Plummer war mit dem Entführungsfall und Gettys überraschender Weigerung vertraut, doch über den Menschen Getty wusste er kaum etwas. „Getty war ein recht in sich gekehrter Mensch. Er verehrte Geld und genoss es, schöne Dinge zu kaufen, weil er von denen nicht enttäuscht wurde. Ihnen wohnte eine Reinheit inne, die er in Menschen nicht zu finden glaubte. Seine Reaktion auf die Lösegeldforderung folgt einer kühlen, unsentimentalen Logik. Er begründete seine Weigerung damit, dass er schließlich viele Enkelkinder hätte und sich dann dutzendweise neue Entführungen ereignen würden. Das sagt auch viel über seine komplexe Beziehung zu seiner Familie“, gibt Plummer zu bedenken.

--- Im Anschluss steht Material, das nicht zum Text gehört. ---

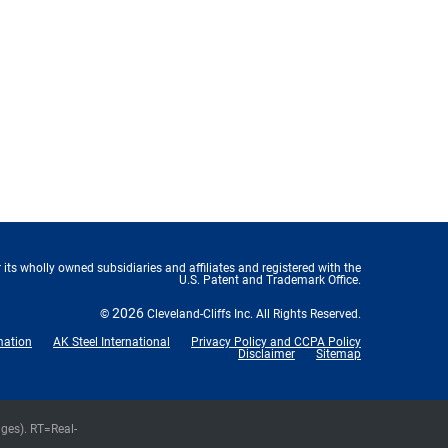
 its wholly owned subsidiaries and affiliates and registered with the
U.S. Patent and Trademark Office.
2026
©
Cleveland-Cliffs Inc.
All Rights Reserved.
mation
AK Steel International
Privacy Policy and CCPA Policy
Disclaimer
Sitemap
nges).
RT
=Real-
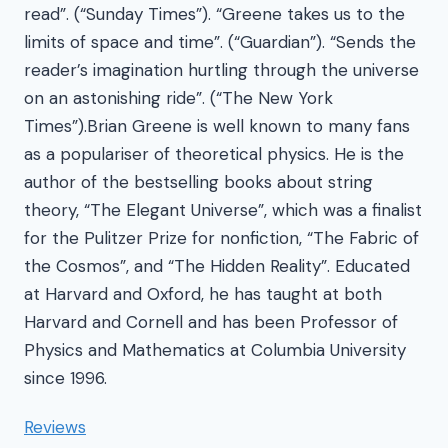
read”. (“Sunday Times”). “Greene takes us to the
limits of space and time”. (“Guardian”). “Sends the
reader’s imagination hurtling through the universe
on an astonishing ride”. (“The New York
Times”).Brian Greene is well known to many fans
as a populariser of theoretical physics. He is the
author of the bestselling books about string
theory, “The Elegant Universe”, which was a finalist
for the Pulitzer Prize for nonfiction, “The Fabric of
the Cosmos”, and “The Hidden Reality”. Educated
at Harvard and Oxford, he has taught at both
Harvard and Cornell and has been Professor of
Physics and Mathematics at Columbia University
since 1996.
Reviews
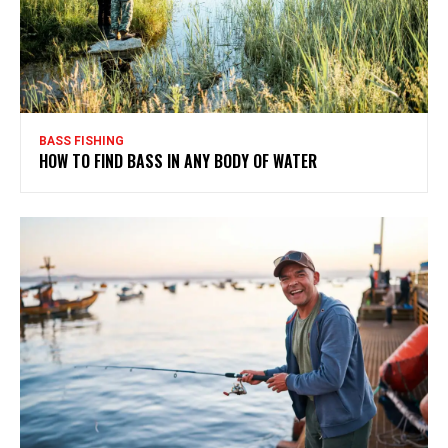
BASS FISHING
HOW TO FIND BASS IN ANY BODY OF WATER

Michelle Williams spielt Gail, die leidenschaftliche Mutter von John Paul Getty III, die sowohl ihren geizigen Schwiegervater als auch die Entführer unter hohem Risiko austrickst. Sie war sofort Feuer und Flamme für das Projekt – allein weil Ridley Scott Regie führte, brauchte sie nicht lange zu überlegen. „Als sein Name genannt wurde, war meine Entscheidung schon gefallen. Und nach der Lektüre des exzellenten Drehbuchs gab es eh keinen Zweifel mehr.“

Die Zusammenarbeit mit Scott erfüllte dann auch all ihre hohen Erwartungen: „Er arbeitet mit einer ungeheuren Präzision und kommuniziert seine Vorstellungen kurz und knapp, so dass die Drehtage zügig ablaufen und richtig Spaß machen. Das Ganze gleicht einem Spiel, in dem jeder heiß darauf ist, den Ball, der dir zugespielt wird, zu fangen. Er gibt dir viel Raum, um deine Rolle auszuloten. Und wenn du seine Hilfe brauchst, ist er sofort zur Stelle. Er hat sich immer etwas überlegt, um monoton anmutende Szenen über die Handlung oder den Dialog aufzupeppen“, erläutert Williams.

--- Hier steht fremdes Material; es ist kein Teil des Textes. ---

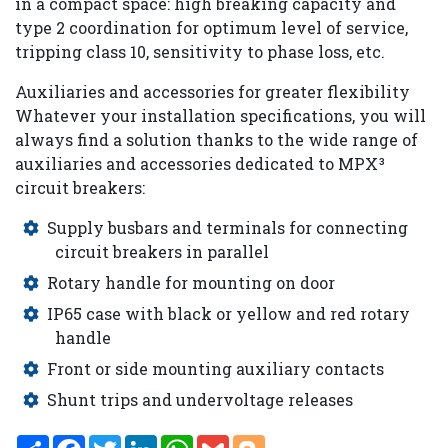
in a compact space: high breaking capacity and
type 2 coordination for optimum level of service,
tripping class 10, sensitivity to phase loss, etc.
Auxiliaries and accessories for greater flexibility
Whatever your installation specifications, you will
always find a solution thanks to the wide range of
auxiliaries and accessories dedicated to MPX³
circuit breakers:
Supply busbars and terminals for connecting
circuit breakers in parallel
Rotary handle for mounting on door
IP65 case with black or yellow and red rotary
handle
Front or side mounting auxiliary contacts
Shunt trips and undervoltage releases
Share
Facebook
Twitter
LinkedIn
WhatsApp
Gmail
Blogger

Williams bereitete sich auf Gail mit Hilfe von Videoclips auf YouTube vor und las Artikel und Bücher über sie. Die Kostümbildnerin und die Maskenbildner erleichterten ihr den Einstieg in die Rolle. „Als ich mit Ridleys fantastischer Kostümbildnerin Janty Yates anfing zu arbeiten und mit Ferdinando Merolla und Tina Earnshaw zwei tolle Maskenbildner an meiner Seite wusste, fügten sich alle Puzzleteile aus meiner Recherche zu einem großen Ganzen. Es ist kein Zufall, dass alle zum wiederholten Male mit Ridley arbeiten. Seine charmante und kluge Art wirkt anziehend auf hochqualifizierte Leute. So viel geballte Kompetenz ist schon einschüchternd. Jedenfalls hat es mir enorm geholfen, über die Kleidung und äußere Erscheinung Zugang zum Innern dieser Person zu finden“, erläutert Williams.

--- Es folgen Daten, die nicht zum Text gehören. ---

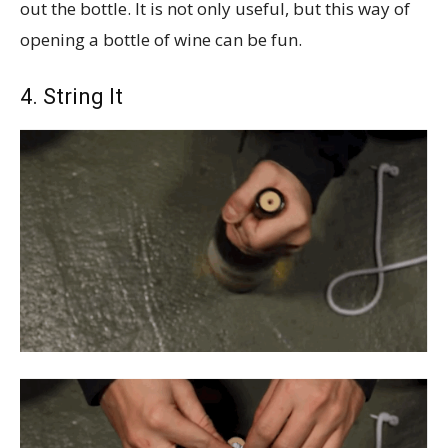
out the bottle. It is not only useful, but this way of
opening a bottle of wine can be fun.
4. String It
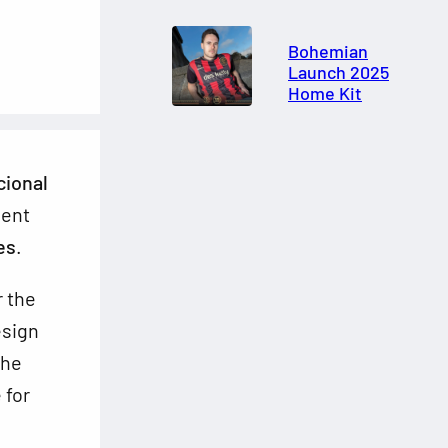
Bohemian
Launch 2025
Home Kit
cional
ment
es
.
r the
esign
the
 for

Scott gibt zu bedenken, dass Williams abgesehen von den Informationen aus dem Internet nicht sonderlich viel Material zu Gail zur Verfügung stand. Nach der Scheidung zog Gail sich entschlossen aus der ersten Reihe der berühmten Getty-Familie zurück und lebte ein ganz normales Leben. Erst die Entführung ihres Sohnes katapultierte sie zurück ins Licht der Öffentlichkeit. „Michelle ist eine vielschichtige Künstlerin mit Seltenheitswert. Sie nimmt ihre Rollen sehr ernst. Ihr stand nur wenig Material über Gail zur Verfügung, vor allem Kameraaufnahmen von ihren öffentlichen Ansprachen. Michelle hat ihre physische Erscheinung sehr gut eingefangen. Gail war athletisch, sie spielte Polo. Und sie war sehr intelligent. Sie war der Inbegriff einer modernen Mutter und ebenso entschlossen wie diszipliniert.“

Obwohl sie im Film Gegenspieler sind, hat Christopher Plummer die Zusammenarbeit mit Michelle Williams sehr genossen. „Ich bin ein großer Fan von ihr“, gesteht Plummer. „Sie ist eine extrem vielseitige Schauspielerin.“

Mark Wahlberg spielt Fletcher Chace, Gettys pragmatischen, rätselhaften und oft moralisch widersprüchlichen Berater und Sicherheitsmann. Auch er folgte dem Lockruf der Produzenten vor allem wegen Ridley Scott: „Die Geschichte hat mich zwar auch sehr fasziniert, aber die Chance, endlich mal unter seiner Regie arbeiten zu können, war ausschlaggebend. Wir kennen uns bereits seit circa 20 Jahren, und ich war auch davor schon ein großer Fan seiner Arbeit. Ich steckte gerade mitten in Dreharbeiten und hätte bis zu ALLES GELD DER WELT nur fünf Tage frei gehabt. Doch ich wollte mir diese einmalige Gelegenheit nicht entgehen lassen, zumal ich beim Lesen des Drehbuchs feststellte, dass ich so eine Rolle bisher noch nie gespielt hatte. Zur Abwechslung musste ich mich nicht mit Teddybären, Waffen oder miesen Typen herumschlagen, sondern konnte einen gebildeten Mann verkörpern, der für Getty interessante Dinge erledigte“, erinnert sich Wahlberg.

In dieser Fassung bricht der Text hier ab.